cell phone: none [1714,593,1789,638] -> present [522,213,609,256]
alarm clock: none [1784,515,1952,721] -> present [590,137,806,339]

· · · · ·

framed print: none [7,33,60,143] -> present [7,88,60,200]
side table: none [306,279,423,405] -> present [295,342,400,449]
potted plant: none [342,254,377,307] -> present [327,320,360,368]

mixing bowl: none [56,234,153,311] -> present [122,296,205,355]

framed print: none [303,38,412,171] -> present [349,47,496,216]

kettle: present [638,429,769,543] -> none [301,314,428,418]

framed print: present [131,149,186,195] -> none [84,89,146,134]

· · · · ·

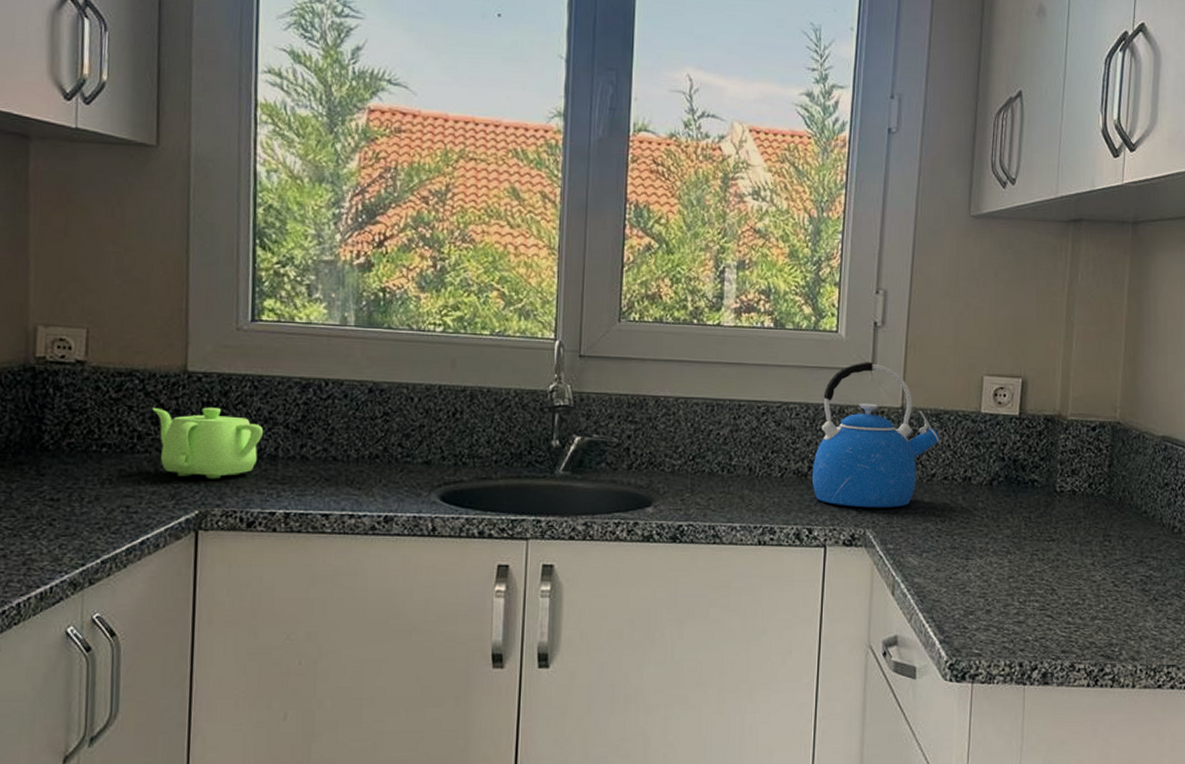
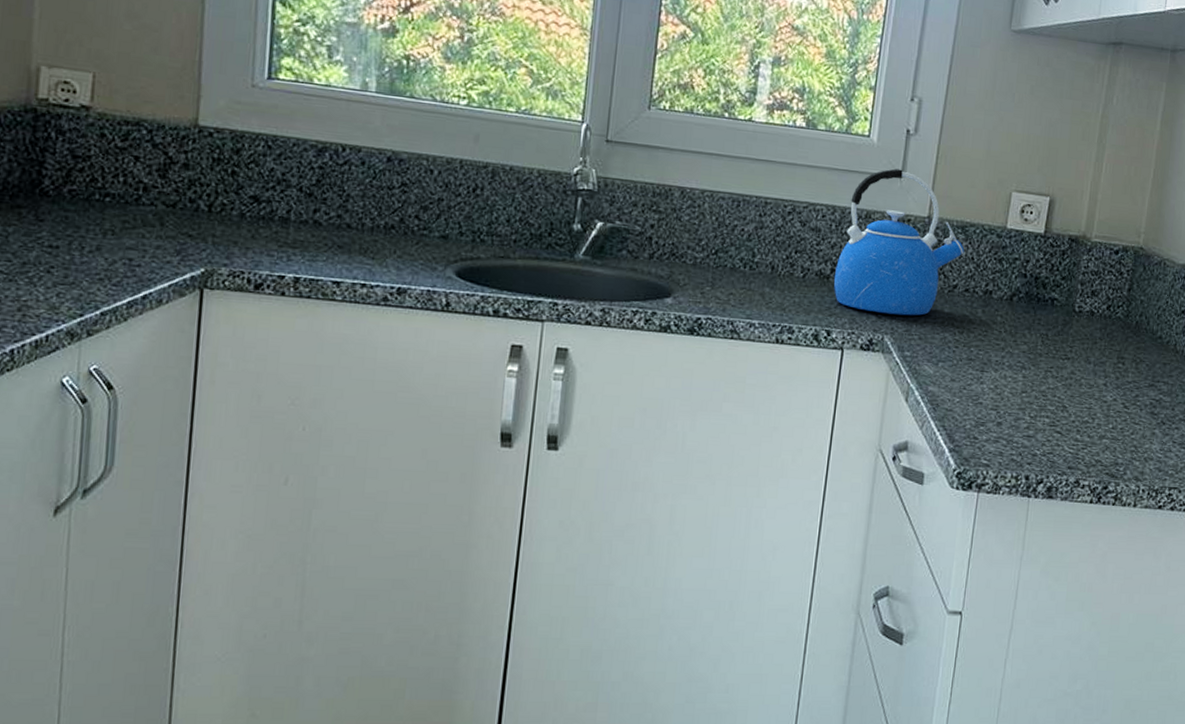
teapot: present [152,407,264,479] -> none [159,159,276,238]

· · · · ·

Work required
For this exercise, please output exactly the lines above starting at the line with "framed print: none [7,33,60,143]" and ending at the line with "framed print: present", ends included.

Written reply
framed print: none [7,33,60,143] -> present [7,88,60,200]
side table: none [306,279,423,405] -> present [295,342,400,449]
potted plant: none [342,254,377,307] -> present [327,320,360,368]

mixing bowl: none [56,234,153,311] -> present [122,296,205,355]

framed print: none [303,38,412,171] -> present [349,47,496,216]

kettle: present [638,429,769,543] -> none [301,314,428,418]

framed print: present [131,149,186,195] -> none [84,89,146,134]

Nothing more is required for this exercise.